**Short exercise**
Reproduce the portion of the Michigan utility storm-response article that begins with "The order recognizes" and ends with "minimize power interruptions.", changing nothing.

**Excerpted passage**
○ ○ ○

The PSC said that despite progress utilities have made in mitigating damage from heavy storms, “the realities of a changing climate make it likely that Michigan will experience storms that are more extreme, and will experience them more frequently, than it has in the past.”

The order calls for the utilities to undertake a number of steps, including:

    • reporting on how efforts to control vegetation have improved grid reliability;
    • ranking the 10% worst performing lines circuits in 2021;
    • planning how to address customer outage credits, making those credits automatic, and expanding outage credit amounts and automatic eligibility; and
    • summarizing their power restoration efforts, as well customer communications efforts, and how to improve both.

Michigan has been slammed by a series of dramatic storms this summer, with heavy rains and high winds. The worst occurred Aug. 10-11, leaving nearly 1 million customers of most utilities in the state — especially Consumers Energy (NYSE:CMS) and DTE Energy (NYSE:DTE) — without power. Emergency crews had to come in from other states to assist in reconnecting customers. DTE alone saw more than 3,100 downed power lines as a result of that storm, and there have been other heavy if not ferocious storms this month.

In fact, the Aug. 10-11 storm was among the two heaviest DTE has experienced in its century-long history, the other being in the summer of 2017.

PSC Chair Dan Scripps said that this year alone showed that with climate change, more severe weather will happen more frequently.

“For a long time we have used historical data” to assess how to prepare for storms, Scripps said. “I’m not sure that’s appropriate anymore.” Utilities and policymakers have look at how to prepare for and respond to “a future that may look materially different than what we have seen in the past.”

The order recognizes more will be expected from the grid as greater electrification will be needed to cut greenhouse gas emissions at the same that more severe weather becomes the norm, Scripps said.

It also calls on the utilities to provide a breakdown on costs to bury distribution lines across the state in order to minimize power interruptions.

Commissioner Tremaine Phillips said undergrounding lines is a “holy grail” of electric utility controversy. But it is time, he said, for a more “earnest look” at finding a place “between business as usual and undergrounding the system.”

The PSC also scheduled an Oct. 22 technical conference on emergency preparedness, distribution reliability and storm response.

○ ○ ○

**Data rows**
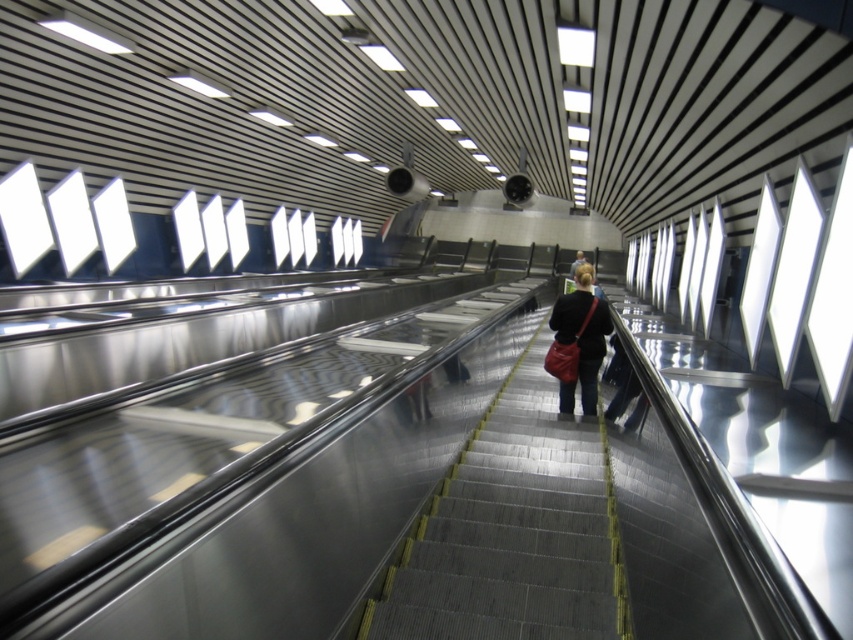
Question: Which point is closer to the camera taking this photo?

○ ○ ○

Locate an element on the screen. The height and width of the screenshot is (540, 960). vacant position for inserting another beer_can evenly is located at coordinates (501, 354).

○ ○ ○

**Task output**
The order recognizes more will be expected from the grid as greater electrification will be needed to cut greenhouse gas emissions at the same that more severe weather becomes the norm, Scripps said.

It also calls on the utilities to provide a breakdown on costs to bury distribution lines across the state in order to minimize power interruptions.